◆ EXERCISE A ◆
In the passage on interpreting ITED scores, what are teachers and others who will interpret the results encouraged to do?

◆ EXERCISE TEXT ◆

The scores permit comparisons among broad areas of achievement at each testing,
and they provide a basis for assessing student growth within each test area from
one testing to the next. Because the test norms provide descriptive information
not affected by atypical characteristics of the local school population, the faculty
can view students' achievements, as can students themselves, against a background
of a broad and representative student population -- a population that few teachers
or students ordinarily have the opportunity to observe firsthand.
These same characteristics enhance the value of the ITED for curriculum studies.
Schoolwide averages, especially when regularly obtained on all students within several
different grades, document trends relatively clearly. Because the normative data
for all tests are based on the same sample of schools, relative strengths and weaknesses
in the local program can be discerned.
Thus, the results from the ITED can be a uniquely useful complement to other sources
of information about students' educational development. Of course, a score alone
is just a number, as restricted or ambiguous in meaning as a word out of context.
How worthwhile the results will actually be to individual teachers depends to a
large extent on their familiarity with the test content, with the meaning of the
scores reported, and with the interpretations of the results that can appropriately
be made.
Familiarity with the test content can be achieved in various ways. Thus, teachers
and others who will be interpreting the results are encouraged to take these tests
to gain a greater understanding of the skills being measured by the tests.

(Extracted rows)
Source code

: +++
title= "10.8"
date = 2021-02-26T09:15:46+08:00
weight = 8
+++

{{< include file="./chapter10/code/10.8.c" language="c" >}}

◆ EXERCISE B ◆
Transcribe every extracted row above line for line, with no changes.

◆ EXERCISE OUTPUT A ◆
They are encouraged to take the tests themselves to better understand the skills being measured.

◆ EXERCISE OUTPUT B ◆
Source code

: +++
title= "10.8"
date = 2021-02-26T09:15:46+08:00
weight = 8
+++

{{< include file="./chapter10/code/10.8.c" language="c" >}}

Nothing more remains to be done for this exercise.